Phase 3–4 10 min read

xbrain includes four built-in MCP (Model Context Protocol) tools that extend AI capabilities beyond pure text generation. These tools let your team's AI assistants browse the web, read and write Google Drive files, check calendars, and generate PowerPoint presentations — all team-scoped and fully logged in the audit trail.

The MCP Gateway

xbrain includes a central mcp-gateway that acts as a registry and proxy for all MCP tools. Every tool call passes through the gateway, which injects team_scope and user_id, and logs every call to the audit trail. No tool call can bypass the gateway — this is where authentication and team isolation are enforced for the MCP layer.

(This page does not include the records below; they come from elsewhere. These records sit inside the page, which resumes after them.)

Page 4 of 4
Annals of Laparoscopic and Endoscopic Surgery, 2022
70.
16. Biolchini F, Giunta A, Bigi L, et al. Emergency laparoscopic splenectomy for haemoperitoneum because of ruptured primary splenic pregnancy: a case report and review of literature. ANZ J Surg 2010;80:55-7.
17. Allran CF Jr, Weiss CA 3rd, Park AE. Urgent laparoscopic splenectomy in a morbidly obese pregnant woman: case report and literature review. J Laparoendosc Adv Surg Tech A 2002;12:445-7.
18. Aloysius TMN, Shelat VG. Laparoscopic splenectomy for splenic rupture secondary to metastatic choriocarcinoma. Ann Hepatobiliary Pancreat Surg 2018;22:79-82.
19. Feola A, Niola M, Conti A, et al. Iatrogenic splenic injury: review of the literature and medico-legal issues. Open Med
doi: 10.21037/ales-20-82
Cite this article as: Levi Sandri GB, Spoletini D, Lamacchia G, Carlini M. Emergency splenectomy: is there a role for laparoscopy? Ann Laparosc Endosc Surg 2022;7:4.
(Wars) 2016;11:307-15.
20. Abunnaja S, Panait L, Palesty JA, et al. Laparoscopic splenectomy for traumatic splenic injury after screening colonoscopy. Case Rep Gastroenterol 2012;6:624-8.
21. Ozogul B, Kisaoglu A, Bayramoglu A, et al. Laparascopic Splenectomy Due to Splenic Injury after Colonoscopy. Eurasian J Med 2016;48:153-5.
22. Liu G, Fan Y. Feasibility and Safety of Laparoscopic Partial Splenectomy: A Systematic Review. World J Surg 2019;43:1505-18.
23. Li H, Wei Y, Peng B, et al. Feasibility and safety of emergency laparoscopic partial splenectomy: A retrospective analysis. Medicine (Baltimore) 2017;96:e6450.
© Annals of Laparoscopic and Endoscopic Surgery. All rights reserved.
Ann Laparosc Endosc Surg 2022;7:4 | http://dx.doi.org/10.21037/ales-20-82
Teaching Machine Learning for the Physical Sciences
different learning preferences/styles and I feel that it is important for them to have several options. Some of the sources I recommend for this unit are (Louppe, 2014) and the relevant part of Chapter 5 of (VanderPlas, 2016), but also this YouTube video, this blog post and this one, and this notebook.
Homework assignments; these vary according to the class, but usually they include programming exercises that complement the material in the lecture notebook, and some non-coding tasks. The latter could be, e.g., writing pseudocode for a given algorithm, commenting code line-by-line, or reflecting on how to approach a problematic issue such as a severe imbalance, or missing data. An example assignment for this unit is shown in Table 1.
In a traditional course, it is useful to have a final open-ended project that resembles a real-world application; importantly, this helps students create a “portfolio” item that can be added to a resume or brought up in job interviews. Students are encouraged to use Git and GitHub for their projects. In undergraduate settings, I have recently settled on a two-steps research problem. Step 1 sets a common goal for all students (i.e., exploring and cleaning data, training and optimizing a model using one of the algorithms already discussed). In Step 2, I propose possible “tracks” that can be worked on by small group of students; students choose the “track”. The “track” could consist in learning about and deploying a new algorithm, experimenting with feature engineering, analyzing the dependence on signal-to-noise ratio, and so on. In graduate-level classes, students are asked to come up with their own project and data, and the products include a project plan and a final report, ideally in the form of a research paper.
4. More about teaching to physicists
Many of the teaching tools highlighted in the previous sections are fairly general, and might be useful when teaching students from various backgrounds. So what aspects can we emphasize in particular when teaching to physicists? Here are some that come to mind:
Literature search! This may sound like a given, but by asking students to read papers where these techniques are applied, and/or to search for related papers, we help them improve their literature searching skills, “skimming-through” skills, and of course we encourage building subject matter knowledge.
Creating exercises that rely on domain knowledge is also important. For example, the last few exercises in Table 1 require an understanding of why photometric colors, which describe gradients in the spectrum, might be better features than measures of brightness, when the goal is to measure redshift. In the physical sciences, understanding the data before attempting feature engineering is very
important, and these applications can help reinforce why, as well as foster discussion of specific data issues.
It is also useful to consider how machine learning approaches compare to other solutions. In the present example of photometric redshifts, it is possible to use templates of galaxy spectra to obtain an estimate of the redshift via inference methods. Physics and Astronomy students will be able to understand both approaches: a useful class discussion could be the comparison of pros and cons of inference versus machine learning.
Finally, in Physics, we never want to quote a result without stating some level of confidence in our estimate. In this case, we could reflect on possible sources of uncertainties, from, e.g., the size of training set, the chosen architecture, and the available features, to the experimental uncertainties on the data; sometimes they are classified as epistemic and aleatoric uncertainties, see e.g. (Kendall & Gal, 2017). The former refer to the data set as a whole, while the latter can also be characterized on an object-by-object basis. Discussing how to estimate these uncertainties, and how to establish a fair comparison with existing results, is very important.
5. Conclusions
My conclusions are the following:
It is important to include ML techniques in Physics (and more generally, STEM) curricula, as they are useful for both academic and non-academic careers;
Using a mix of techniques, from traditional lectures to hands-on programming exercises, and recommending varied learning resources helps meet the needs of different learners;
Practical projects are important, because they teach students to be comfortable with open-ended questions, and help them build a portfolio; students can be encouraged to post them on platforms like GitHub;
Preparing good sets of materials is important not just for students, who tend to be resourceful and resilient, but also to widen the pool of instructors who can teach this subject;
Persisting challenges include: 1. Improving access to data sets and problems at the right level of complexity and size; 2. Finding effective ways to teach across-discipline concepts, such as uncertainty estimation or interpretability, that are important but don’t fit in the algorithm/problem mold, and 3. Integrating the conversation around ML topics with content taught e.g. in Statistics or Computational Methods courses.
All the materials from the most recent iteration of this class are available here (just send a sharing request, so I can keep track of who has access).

Architecture — MCP gateway routingLibreChat ──► /mcp/aggregate (SSE) ──► mcp-gateway (8080) ──► mcp-scraper (8100)
                                                              ├──► mcp-drive-read (8101)
                                                              ├──► mcp-calendar (8102)
                                                              └──► mcp-deck (8200)

agent-runtime ──► mcp_gateway_client.py ──────► mcp-gateway (8080) ──► [same tools]

The gateway aggregates all tools into a single SSE endpoint (/mcp/aggregate) that LibreChat connects to. Each tool call is authenticated and team-scoped before being forwarded to the appropriate backend tool service. The agent-runtime uses the same gateway via the mcp_gateway_client.py Python client.

Single Connection Point

LibreChat only needs to know about one URL: http://mcp-gateway:8080/mcp/aggregate. All tools are discovered automatically via the MCP tool listing protocol. When you add a new tool to the gateway, it appears in LibreChat without any reconfiguration.

Registering Tools

Tools are registered with the gateway at startup via the register-mcp-tools.sh script. This script runs as part of the Docker Compose startup sequence via the mcp-tools-registrar service.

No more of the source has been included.